" These gods are indeed more wise and beautiful than men; but men,
when they are great men, are stronger than they are, for men are, as it
were, the foaming tide-line of their sea. One remembers the Druid who
answered, when some one asked him who made the world, "The Druids made
it." All was indeed but one life flowing everywhere, and taking one
quality here, another there. It sometimes seems to one as if there is a
kind of day and night of religion, and that a period when the influences
are those that shape the world is followed by a period when the greater
power is in influences that would lure the soul out of the world, out of
the body. When Oisin is speaking with S. Patrick of the friends and the
life he has outlived, he can but cry out constantly against a religion
that has no meaning for him. He laments, and the country-people have
remembered his words for centuries: "I will cry my fill, but not for
God, but because Finn and the Fianna are not living."
VII
Old writers had an admirable symbolism that attributed certain energies
to the influence of the sun, and certain others to the lunar influence.

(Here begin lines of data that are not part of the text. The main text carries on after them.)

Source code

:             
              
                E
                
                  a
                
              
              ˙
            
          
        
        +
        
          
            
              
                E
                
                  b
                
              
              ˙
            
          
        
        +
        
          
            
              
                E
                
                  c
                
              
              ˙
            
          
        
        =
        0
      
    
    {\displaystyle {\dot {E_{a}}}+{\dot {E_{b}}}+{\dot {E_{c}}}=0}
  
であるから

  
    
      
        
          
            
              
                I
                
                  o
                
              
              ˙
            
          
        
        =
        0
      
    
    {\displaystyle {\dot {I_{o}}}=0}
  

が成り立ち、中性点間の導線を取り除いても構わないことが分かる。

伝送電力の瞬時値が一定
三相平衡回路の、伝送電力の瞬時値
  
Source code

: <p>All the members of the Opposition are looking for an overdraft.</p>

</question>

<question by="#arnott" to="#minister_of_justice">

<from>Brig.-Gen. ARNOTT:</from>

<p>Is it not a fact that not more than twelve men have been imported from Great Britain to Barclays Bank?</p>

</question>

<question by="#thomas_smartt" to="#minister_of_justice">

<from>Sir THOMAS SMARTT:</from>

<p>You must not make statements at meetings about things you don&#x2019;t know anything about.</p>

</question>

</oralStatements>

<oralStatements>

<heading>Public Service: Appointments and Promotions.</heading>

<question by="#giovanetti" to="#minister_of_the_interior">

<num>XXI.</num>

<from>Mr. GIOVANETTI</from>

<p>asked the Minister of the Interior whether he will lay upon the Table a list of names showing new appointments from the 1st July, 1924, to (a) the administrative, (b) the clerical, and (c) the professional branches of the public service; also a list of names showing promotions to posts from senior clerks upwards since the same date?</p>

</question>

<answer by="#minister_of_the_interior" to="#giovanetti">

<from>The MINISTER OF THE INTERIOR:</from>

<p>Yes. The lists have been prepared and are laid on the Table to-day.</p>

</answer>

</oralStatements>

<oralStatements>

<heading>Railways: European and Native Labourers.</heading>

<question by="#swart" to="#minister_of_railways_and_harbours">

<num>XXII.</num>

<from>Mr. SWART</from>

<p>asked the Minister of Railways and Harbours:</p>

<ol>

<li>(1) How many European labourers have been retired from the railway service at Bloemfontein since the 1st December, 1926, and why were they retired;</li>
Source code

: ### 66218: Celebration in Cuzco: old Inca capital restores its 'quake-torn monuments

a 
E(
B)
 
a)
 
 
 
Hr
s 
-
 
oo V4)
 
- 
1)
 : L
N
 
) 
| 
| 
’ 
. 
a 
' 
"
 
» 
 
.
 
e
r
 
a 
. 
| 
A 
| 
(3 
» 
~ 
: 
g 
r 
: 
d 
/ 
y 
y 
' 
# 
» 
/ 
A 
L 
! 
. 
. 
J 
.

To lunar influence belong all thoughts and emotions that were created by
the community, by the common people, by nobody knows who, and to the sun
all that came from the high disciplined or individual kingly mind. I
myself imagine a marriage of the sun and moon in the arts I take most
pleasure in; and now bride and bridegroom but exchange, as it were, full
cups of gold and silver, and now they are one in a mystical embrace.